Happy Monday!  It is Monday, isn’t it?  I get so confused these days.  Usually I awaken each morning and before emerging from my bed I think about what day of the week it is and what I have scheduled on the calendar.  It’s sort of a memory test, plus the results dictate whether I’m happy about my day and bounce out of bed or whether I’m having a root canal and decide to languish for a bit longer.  These days, I am really struggling.  With everything on my calendar pretty much wiped out, one day just runs into the next.  It takes me several minutes to figure out the day and – sadly – many days I am wrong.  But I can hardly be blamed.  Just like Bill Murray, every day is Groundhog Day.

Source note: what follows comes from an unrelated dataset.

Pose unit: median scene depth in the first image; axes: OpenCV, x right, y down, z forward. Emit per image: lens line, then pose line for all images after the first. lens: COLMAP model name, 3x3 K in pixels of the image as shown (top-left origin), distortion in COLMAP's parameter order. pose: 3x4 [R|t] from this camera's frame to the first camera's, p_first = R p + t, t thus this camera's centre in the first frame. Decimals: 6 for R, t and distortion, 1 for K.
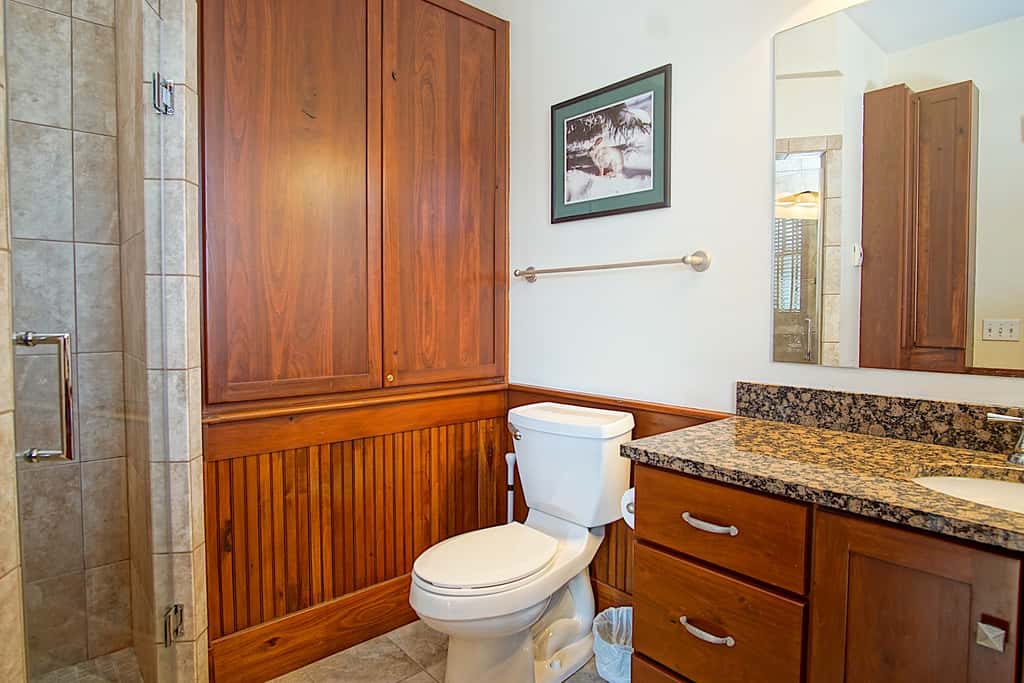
lens RADIAL K [[569.8, 0, 505.7], [0, 569.8, 334.1], [0, 0, 1]] dist [-0.030810, 0.003795]
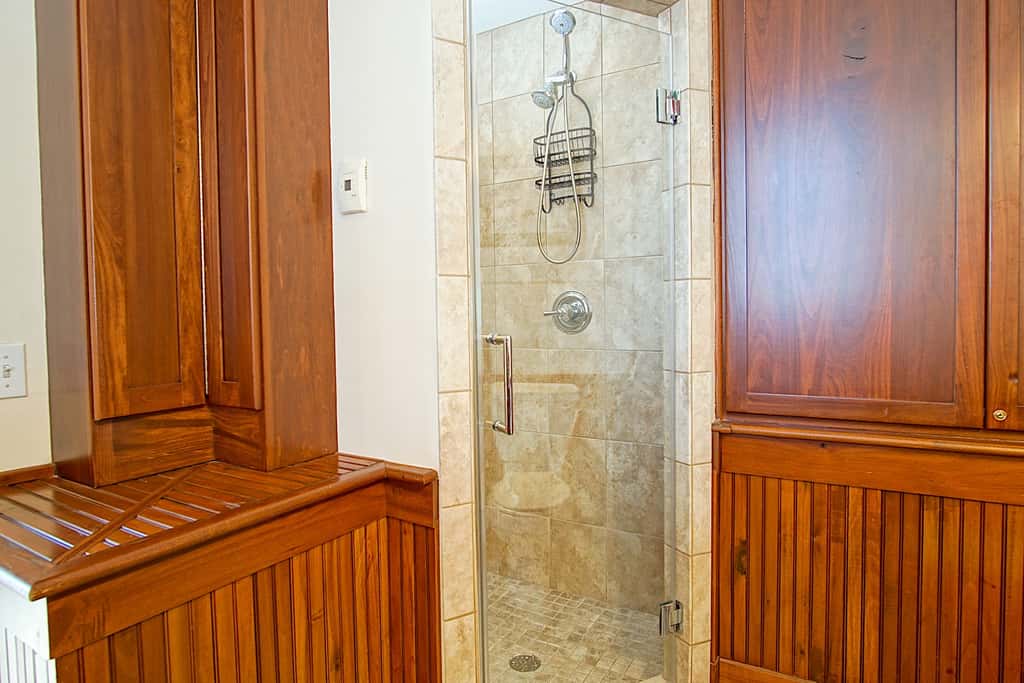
lens RADIAL K [[569.8, 0, 505.7], [0, 569.8, 334.1], [0, 0, 1]] dist [-0.030810, 0.003795]
pose [[0.299813, 0.022049, -0.953743, 0.253112], [-0.017852, 0.999687, 0.017499, -0.015560], [0.953831, 0.011780, 0.300113, 0.333019]]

As an “at risk” person due to my age, I need to stay home unless I require food, medicine or money.  Frankly, I’d love to know where I could get some money.  I made the mistake this morning of looking at our brokerage account.  I know that the market has been bad but after looking at our balance I almost wish that our broker had absconded to Mexico and was spending our retirement money on pina coladas.  At least then someone would be having fun with it.  But…back to my “staycation” routine.  My first decision of the day is what to wear.  This used to be a fun activity, sorting through my clothes and putting things together. Now I’m down to deciding which color of sweat pants to wear.  I try to save the black ones for formal occasions – like when the Amazon delivery person is coming. After breakfast we take Dash the Wonder Dog on a walk and then I begin my anti-Covid 19 immunity response.  Right now I’m taking Vitamins C and D, a tablespoon of Sambucol Elderberry Syrup and a packet of Emergen-C.  I have NO idea whether any of that is doing any good but I figure it can’t hurt.  And, I haven’t gotten sick so, fingers crossed, hopefully it’s working, even if it’s all in my head.  Once fortified, I begin on my activities for the day.  I am maintaining my 10,000 steps/day routine.  It’s fairly easy this time of year when our weather is beautiful.  If the virus hangs on until summer and our fitness center remains closed I think I’ll be wearing holes in our rugs marching around the house.  Or, by then, the insane asylum.  But that’s a worry for another day.

All that takes me to about 9 o’clock.  That’s a whole lot of time to kill for the rest of the day trapped inside the house.  I saw a segment on the new-found popularity of jigsaw puzzles on CBS Sunday Morning last week and that reminded me that I had some puzzles stashed away.  I broke one out and started to put the edge pieces together only to discover that my eyesight isn’t what it used to be.  Several of the pieces that I put together did not actually fit correctly but I couldn’t see that so I had something of a jumble on my hands.  It’s still sitting on our dinette table and as this staycation drags on I’m sure I’ll get bored enough to take up the task once again.  Hopefully with better lighting.  My knitting friends and I have discovered (along with the rest of America) the magic of Zoom, the internet meeting app.  So on our regular knitting time on Wednesdays we meet up.  It accomplishes two things – first, it proves that women of a certain age can still master some new technology and second, it puts something fun on the calendar.

Alas, I have to admit that once I’ve cleaned the house for the umpteenth time, watched a few episodes of Grace and Frankie,  and then knit for a couple of hours, I resort to playing Candy Crush on my iPad.  It truly is amazing what a time suck it is.  On the other hand, it keeps me from looking at the latest coronavirus stats and worrying about the health and safety of those I love.  It’s only April 6th.  I know that we all can get through this.  I just hope that it ends before I’ve mastered all 6365 levels of Candy Crush.